> _YOUR TASK_: Copy the data from the line that contains "state / province: Amazonas" through the last line, renaming "catalogue" to "catalog" and leaving everything else unchanged.

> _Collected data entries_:
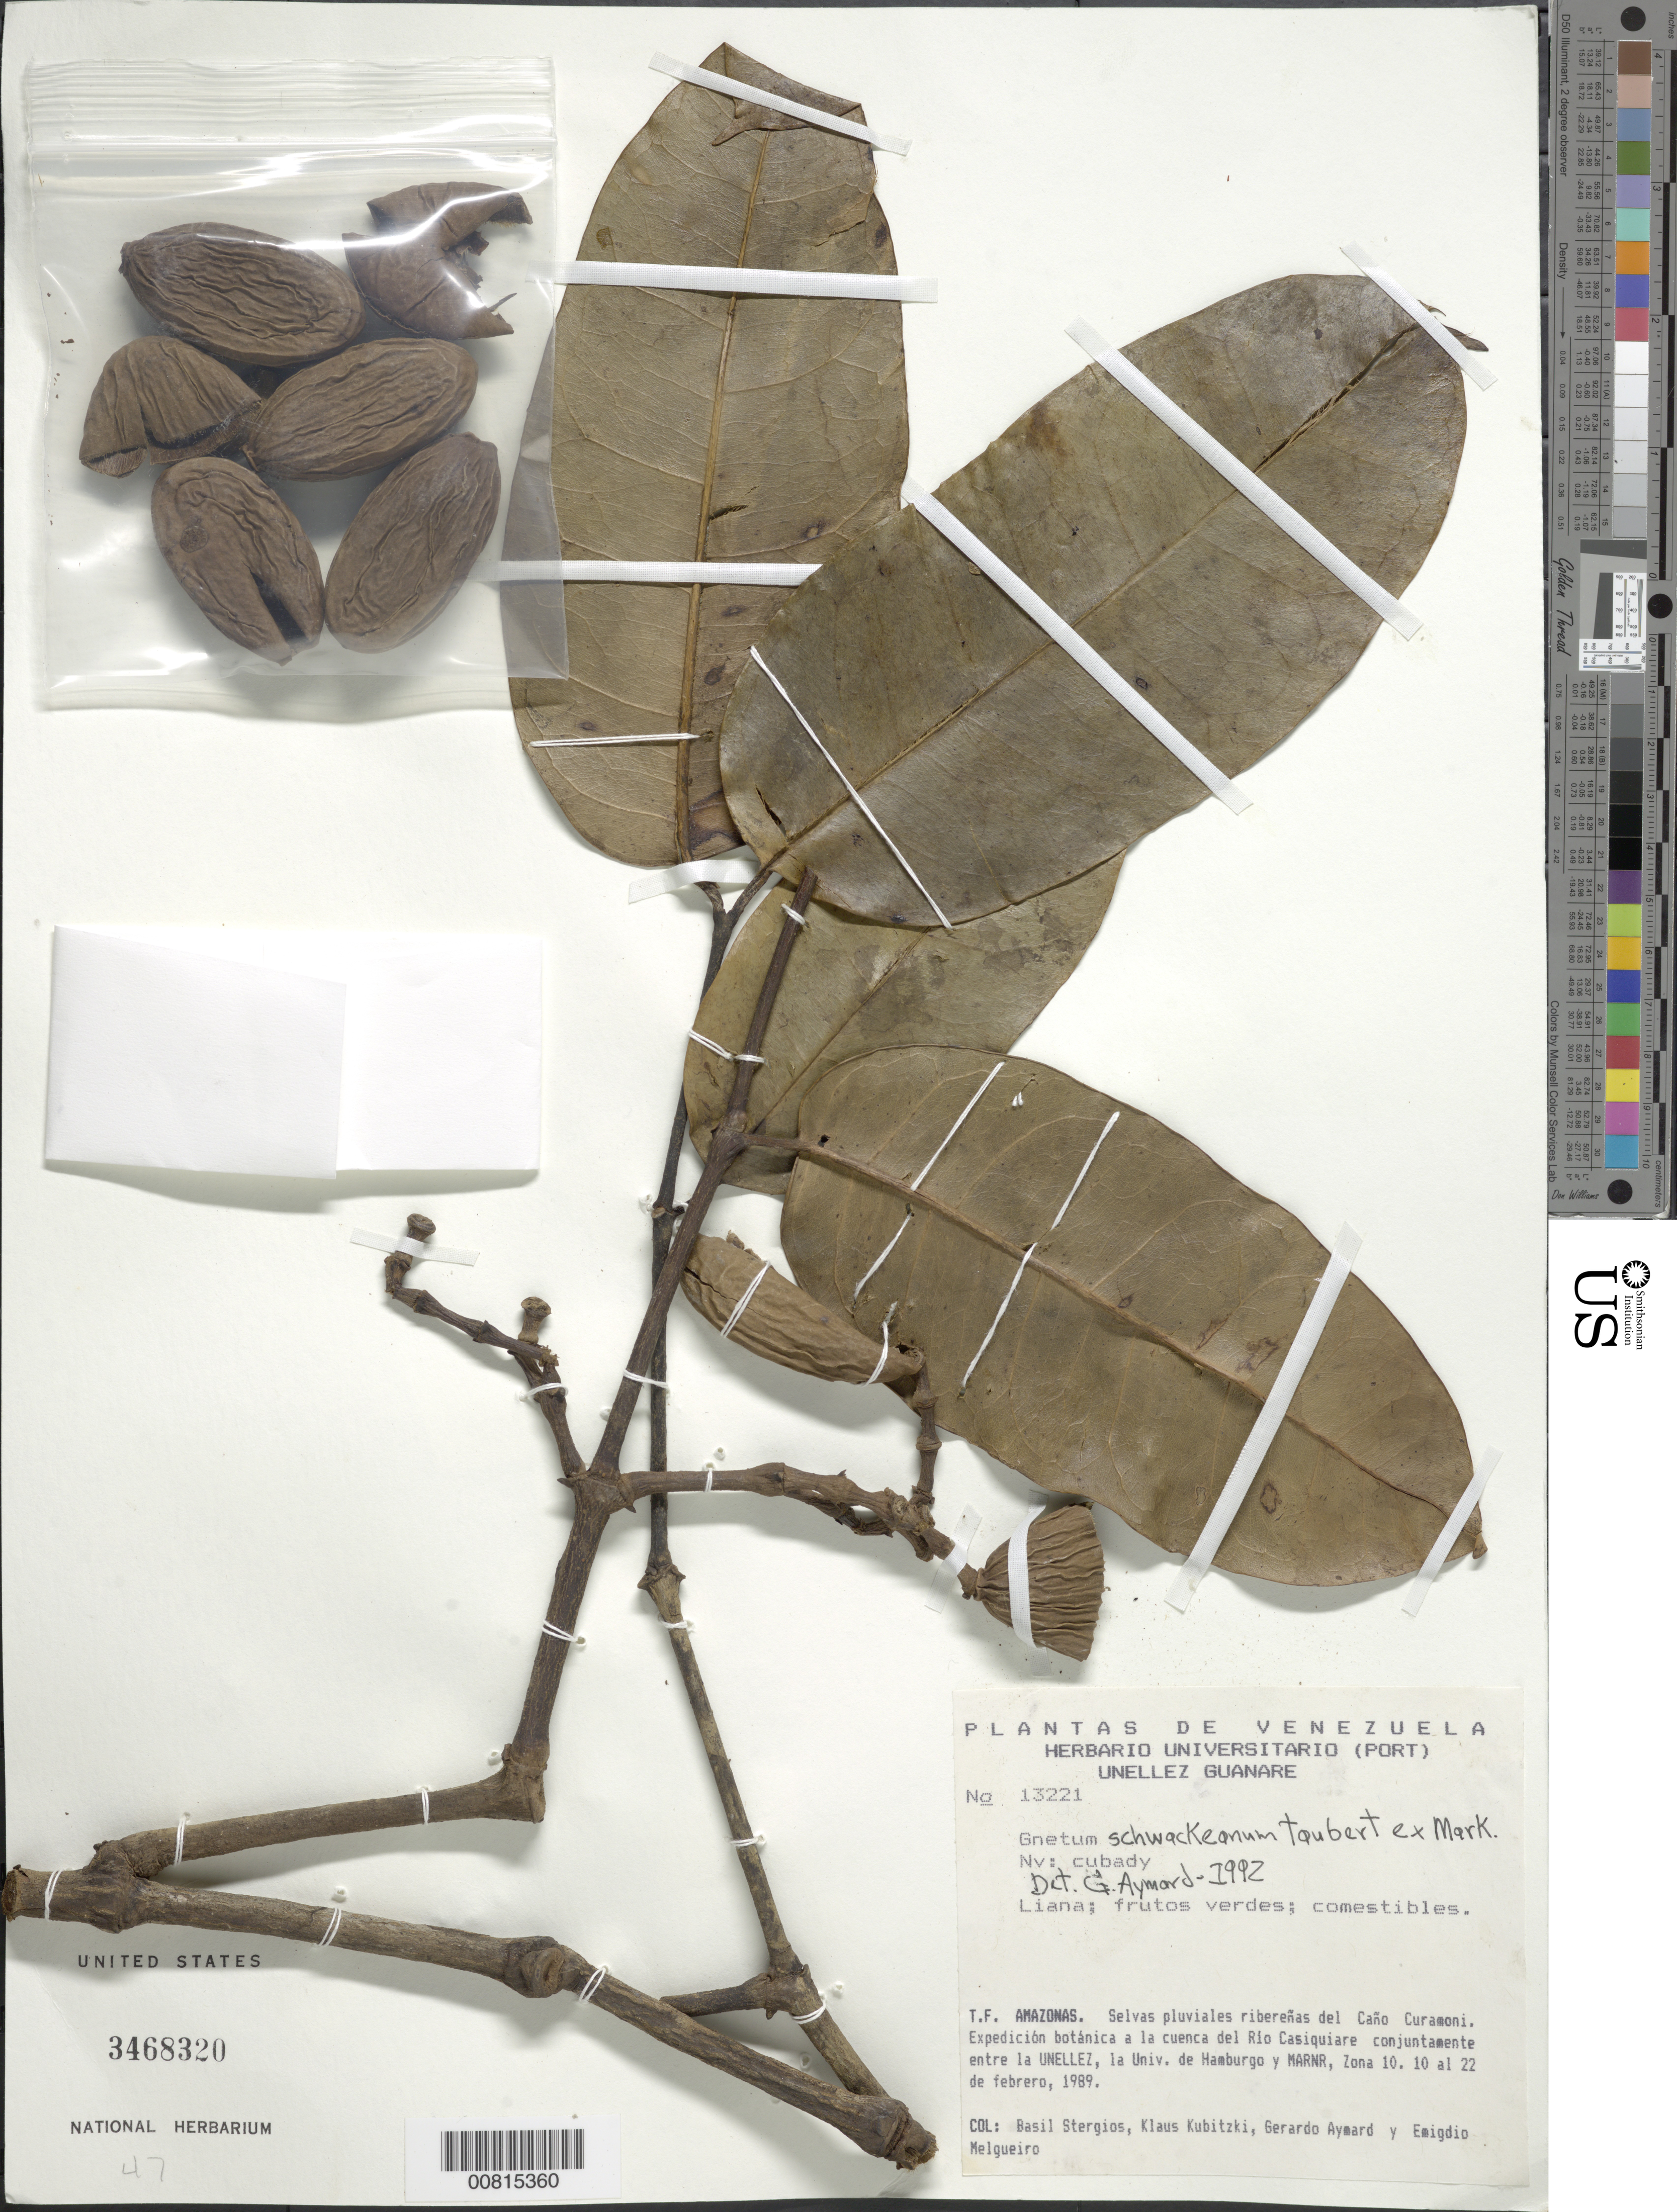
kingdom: Plantae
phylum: Tracheophyta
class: Gnetopsida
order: Gnetales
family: Gnetaceae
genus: Gnetum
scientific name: Gnetum schwackeanum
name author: Taub. ex Markgr.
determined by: Aymard C., G. A., (PORT), Univ. Nac. Exp. de los Llanos Ezequiel Zamora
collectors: B. G. Stergios, K. Kubitzki, G. A. Aymard & E. Melgueiro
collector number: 13221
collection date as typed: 10-Feb-89 to 22-Feb-89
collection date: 1989-02-10/1989-02-22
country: Venezuela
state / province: Amazonas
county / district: Río Negro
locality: Caño Curamoni, cuenca del río Casiquiare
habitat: Selvas pluviales riberenas del cano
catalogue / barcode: US 3468320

> _TASK SOLUTION_:
state / province: Amazonas
county / district: Río Negro
locality: Caño Curamoni, cuenca del río Casiquiare
habitat: Selvas pluviales riberenas del cano
catalog / barcode: US 3468320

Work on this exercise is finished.